Records contained in a dataset:
⁂

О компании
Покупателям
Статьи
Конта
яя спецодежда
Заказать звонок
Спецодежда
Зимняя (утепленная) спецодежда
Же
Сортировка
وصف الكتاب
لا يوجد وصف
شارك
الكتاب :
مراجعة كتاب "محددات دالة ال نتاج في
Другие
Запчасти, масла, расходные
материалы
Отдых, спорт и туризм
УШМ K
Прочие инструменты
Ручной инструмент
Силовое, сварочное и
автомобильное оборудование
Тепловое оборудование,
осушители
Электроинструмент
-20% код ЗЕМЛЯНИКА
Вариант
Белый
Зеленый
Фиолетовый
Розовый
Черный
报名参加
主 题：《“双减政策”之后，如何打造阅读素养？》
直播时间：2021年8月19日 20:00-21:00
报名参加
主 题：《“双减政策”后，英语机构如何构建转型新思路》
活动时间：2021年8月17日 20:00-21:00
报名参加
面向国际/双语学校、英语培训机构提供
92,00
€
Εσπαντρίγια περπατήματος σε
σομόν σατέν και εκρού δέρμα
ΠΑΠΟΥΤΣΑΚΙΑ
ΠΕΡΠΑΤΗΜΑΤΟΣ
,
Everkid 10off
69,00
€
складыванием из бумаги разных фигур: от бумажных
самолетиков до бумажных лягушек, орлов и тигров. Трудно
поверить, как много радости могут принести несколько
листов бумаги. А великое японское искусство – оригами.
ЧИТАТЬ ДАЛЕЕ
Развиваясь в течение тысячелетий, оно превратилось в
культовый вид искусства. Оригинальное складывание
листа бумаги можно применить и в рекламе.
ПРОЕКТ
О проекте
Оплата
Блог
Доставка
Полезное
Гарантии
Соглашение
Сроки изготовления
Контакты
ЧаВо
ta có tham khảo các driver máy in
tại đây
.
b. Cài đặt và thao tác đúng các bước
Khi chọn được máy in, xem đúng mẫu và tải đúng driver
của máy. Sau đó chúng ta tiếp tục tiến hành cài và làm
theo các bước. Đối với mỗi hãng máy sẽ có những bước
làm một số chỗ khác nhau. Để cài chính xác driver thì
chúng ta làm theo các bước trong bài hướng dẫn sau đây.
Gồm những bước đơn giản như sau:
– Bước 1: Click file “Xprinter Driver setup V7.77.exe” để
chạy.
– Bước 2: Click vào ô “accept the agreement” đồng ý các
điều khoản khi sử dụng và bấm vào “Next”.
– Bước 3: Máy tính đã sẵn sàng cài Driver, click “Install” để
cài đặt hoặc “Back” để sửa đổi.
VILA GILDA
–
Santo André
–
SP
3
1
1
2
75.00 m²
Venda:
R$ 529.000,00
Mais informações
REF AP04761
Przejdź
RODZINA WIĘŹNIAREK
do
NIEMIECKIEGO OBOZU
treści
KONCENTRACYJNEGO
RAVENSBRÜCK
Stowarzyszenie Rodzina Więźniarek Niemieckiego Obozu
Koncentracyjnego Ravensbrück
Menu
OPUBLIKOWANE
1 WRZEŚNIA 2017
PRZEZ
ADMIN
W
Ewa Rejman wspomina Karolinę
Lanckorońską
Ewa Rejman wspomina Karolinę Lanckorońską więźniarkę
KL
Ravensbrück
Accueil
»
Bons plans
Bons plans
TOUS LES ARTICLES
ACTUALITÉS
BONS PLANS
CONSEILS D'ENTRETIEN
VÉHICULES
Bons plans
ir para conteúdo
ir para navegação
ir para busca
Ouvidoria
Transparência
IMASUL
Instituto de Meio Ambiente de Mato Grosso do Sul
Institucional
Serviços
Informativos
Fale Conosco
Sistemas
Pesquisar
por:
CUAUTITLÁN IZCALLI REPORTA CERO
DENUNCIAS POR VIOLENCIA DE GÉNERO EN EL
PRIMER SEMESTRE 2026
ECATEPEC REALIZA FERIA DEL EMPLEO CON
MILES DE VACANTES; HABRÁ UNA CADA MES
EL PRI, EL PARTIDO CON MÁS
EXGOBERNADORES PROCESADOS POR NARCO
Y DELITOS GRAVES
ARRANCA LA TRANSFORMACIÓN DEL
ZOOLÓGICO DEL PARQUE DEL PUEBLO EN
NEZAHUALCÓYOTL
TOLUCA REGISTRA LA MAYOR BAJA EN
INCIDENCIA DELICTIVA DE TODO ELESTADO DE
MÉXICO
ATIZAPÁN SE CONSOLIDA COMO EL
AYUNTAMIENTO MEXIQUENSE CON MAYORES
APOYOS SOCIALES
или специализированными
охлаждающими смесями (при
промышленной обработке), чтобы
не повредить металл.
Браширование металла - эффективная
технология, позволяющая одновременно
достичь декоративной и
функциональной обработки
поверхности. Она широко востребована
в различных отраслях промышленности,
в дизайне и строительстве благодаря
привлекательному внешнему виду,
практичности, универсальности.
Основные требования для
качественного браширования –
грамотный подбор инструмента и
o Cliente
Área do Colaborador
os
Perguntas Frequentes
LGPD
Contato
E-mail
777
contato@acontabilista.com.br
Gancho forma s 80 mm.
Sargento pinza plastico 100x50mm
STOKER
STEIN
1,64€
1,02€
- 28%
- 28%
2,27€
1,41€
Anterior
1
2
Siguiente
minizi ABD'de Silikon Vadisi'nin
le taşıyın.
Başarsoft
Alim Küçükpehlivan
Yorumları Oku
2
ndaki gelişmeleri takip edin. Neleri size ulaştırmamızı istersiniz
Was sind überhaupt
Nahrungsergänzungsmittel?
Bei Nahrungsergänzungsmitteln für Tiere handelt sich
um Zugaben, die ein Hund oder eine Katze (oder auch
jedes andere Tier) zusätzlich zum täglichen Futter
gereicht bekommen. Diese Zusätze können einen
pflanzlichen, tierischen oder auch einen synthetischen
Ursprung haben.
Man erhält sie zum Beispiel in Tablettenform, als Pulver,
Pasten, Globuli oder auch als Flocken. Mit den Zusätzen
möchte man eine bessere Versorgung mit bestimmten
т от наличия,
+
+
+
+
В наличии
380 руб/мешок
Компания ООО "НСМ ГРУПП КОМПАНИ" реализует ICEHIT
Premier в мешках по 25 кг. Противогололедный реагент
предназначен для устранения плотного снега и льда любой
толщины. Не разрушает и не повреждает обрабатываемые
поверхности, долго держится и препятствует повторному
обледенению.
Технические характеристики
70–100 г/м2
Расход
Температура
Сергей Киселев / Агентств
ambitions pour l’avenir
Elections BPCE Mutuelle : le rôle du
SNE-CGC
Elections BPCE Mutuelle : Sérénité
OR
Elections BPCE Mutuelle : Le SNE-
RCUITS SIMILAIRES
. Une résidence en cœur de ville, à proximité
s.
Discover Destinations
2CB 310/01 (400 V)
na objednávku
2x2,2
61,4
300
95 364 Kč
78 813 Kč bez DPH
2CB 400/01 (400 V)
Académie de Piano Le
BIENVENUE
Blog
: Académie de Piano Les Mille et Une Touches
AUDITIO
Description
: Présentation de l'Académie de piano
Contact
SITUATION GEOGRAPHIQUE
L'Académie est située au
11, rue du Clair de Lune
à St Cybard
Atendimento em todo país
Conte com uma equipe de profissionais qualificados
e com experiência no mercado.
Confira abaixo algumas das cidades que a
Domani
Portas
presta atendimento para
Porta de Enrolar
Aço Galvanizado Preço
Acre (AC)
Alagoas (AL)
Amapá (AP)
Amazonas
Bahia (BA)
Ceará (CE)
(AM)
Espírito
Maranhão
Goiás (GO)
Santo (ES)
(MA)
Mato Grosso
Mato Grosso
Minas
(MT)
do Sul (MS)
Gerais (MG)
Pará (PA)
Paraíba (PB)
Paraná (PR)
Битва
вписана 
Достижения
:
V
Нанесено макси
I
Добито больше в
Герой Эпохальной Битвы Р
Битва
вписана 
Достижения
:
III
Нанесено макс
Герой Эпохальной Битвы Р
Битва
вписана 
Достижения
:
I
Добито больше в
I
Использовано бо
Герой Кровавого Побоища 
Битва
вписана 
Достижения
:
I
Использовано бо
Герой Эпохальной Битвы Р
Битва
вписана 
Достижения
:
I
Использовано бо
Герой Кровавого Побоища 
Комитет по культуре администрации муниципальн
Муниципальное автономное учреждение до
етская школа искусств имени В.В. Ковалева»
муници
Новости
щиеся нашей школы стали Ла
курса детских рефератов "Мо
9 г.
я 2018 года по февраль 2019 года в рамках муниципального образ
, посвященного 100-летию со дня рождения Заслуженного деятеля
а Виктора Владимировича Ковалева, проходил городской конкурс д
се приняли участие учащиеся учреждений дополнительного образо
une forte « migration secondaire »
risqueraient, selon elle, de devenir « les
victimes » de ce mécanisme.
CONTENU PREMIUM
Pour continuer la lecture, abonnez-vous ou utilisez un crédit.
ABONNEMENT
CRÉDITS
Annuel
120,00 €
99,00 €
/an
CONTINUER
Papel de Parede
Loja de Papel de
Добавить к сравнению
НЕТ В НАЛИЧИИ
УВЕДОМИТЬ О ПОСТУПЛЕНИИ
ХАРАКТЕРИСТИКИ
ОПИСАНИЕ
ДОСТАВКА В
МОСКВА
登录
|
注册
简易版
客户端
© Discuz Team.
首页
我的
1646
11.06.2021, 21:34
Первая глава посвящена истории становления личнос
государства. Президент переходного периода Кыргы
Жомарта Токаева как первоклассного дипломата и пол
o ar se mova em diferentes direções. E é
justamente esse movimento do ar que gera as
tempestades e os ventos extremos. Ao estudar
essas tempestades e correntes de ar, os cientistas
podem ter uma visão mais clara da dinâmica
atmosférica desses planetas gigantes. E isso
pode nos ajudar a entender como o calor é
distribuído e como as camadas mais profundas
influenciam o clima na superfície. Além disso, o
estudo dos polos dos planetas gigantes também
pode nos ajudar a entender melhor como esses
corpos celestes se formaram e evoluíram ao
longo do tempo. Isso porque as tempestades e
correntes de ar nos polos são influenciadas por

⁂

WHAT THE TASK REQUIRES: Look above for the line containing "Nahrungsergänzungsmittel?". Output from there through the line containing "Man erhält sie", exactly and inclusively.

EXERCISE ANSWER:
Nahrungsergänzungsmittel?
Bei Nahrungsergänzungsmitteln für Tiere handelt sich
um Zugaben, die ein Hund oder eine Katze (oder auch
jedes andere Tier) zusätzlich zum täglichen Futter
gereicht bekommen. Diese Zusätze können einen
pflanzlichen, tierischen oder auch einen synthetischen
Ursprung haben.
Man erhält sie zum Beispiel in Tablettenform, als Pulver,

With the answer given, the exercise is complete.